Kavitha Reddy initially claimed she was in indecent attire and went onto morally police and then later abused the actress and her friend.  A supposedly progressive political leader gets uncomfortable by what women are wearing. It breaks into an argument and a fight where the politician is supported by five to six men. Later on, the police appear to be appeasing the politician instead of the women who were harassed. Although she did apologise, her apology came after her video went viral, and as a protection for her own political reputation.

To look at Samyuktha Hegde’s clothing as a threat is to view her clothing as an act of obscenity therefore bullying her identity and sense of agency and reducing her to sexual object, who, by putting her in public, apparently gives the men present a right to look at her? Nevermind that she was there to workout like everyone else, her actions were confused as to how men look at her. In the video posted by the actress, the politician is surrounded by men who are championing her on. The politician choses to side with the patriarchal figures in shaming these women. Asking to protect from the male gaze is a far stretch but punishing women for the male gaze is where we should draw a line.

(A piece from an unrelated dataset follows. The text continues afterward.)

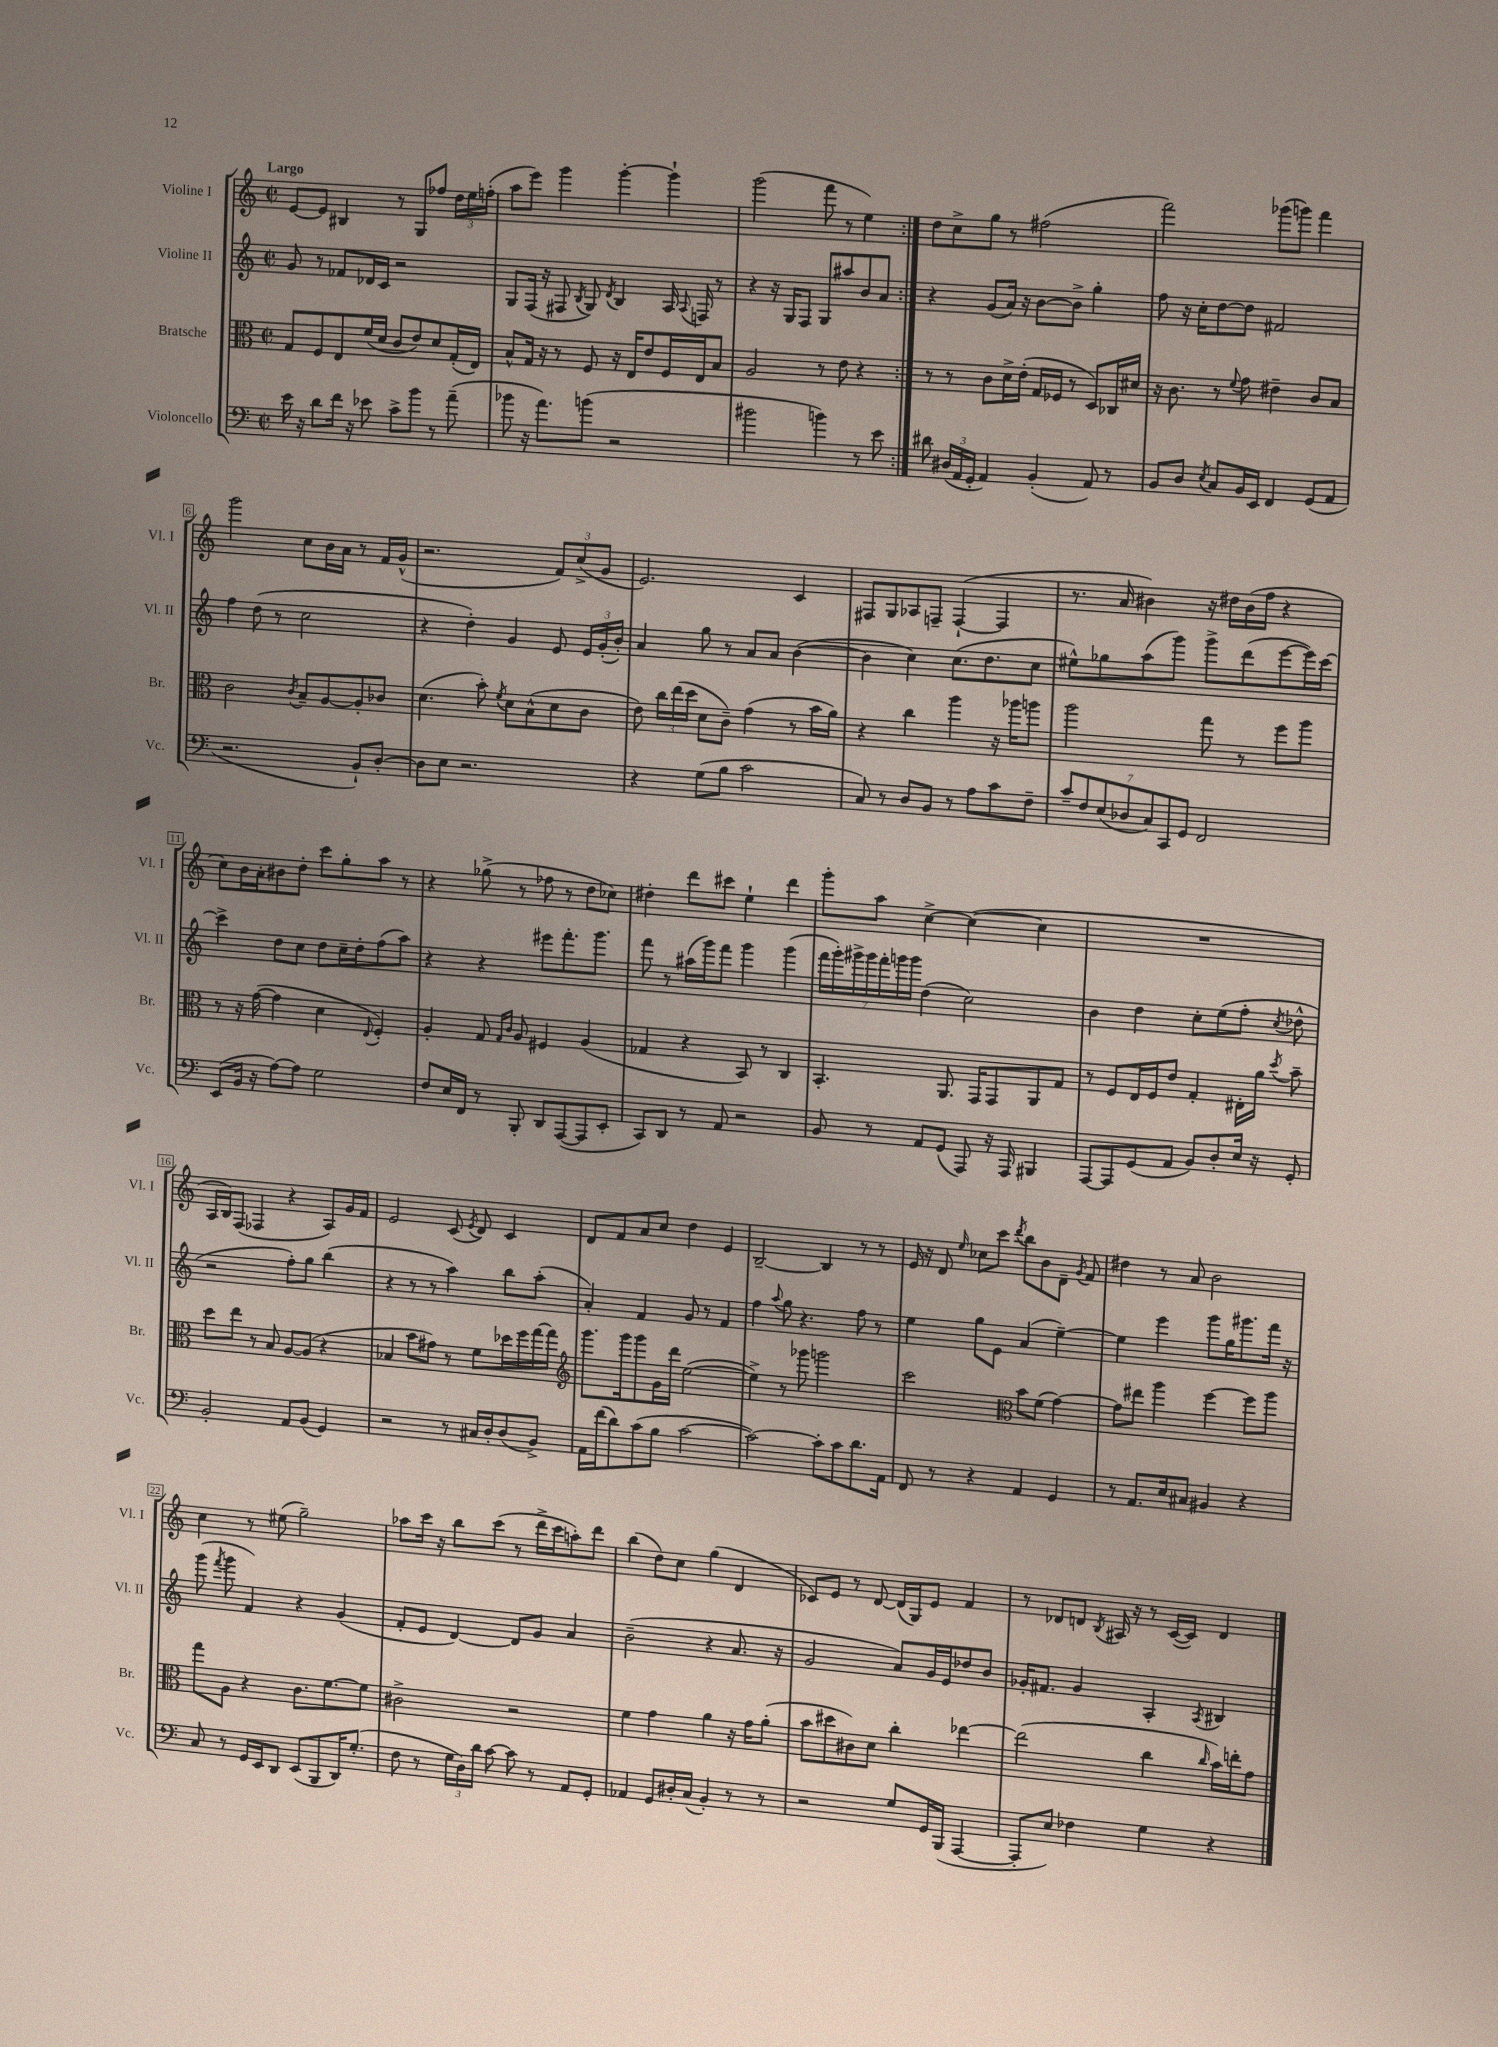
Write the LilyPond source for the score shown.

What roles does Kavitha Reddy play? She is the guardian of the male gaze. We find her in our mothers, in our grandmothers, in aunties and sometimes our friends. She understands a woman’s body as an object that is there to be looked at by men. She gets angry at women for wearing certain kinds of clothing but she is not angry at men for looking. The agency in this case always belongs to men.

When Cixous asks women to re-define their identity, she urges us to strangle the moral police that comes alive in such instances. It is the moral police that shames women for wearing clothes that don’t flatter their bodies or clothes that do flatter them. She urges us to reflect upon the source of such vigilance. Do we shame other women because we believe in what we are saying or our identity is partially (or  wholly) shaped by the male gaze?

Whether we chose to wear a burqa, or a dress, or variations of the new type clothing produced everyday, the crux of the matter is that it should not worry anyone apart from the one wearing it. The identity of a woman, sexual or otherwise, has to be redefined to be separated from the men and their gaze. We have to draw a line otherwise people in power will continue to abuse their power and preserve patriarchy and male gaze.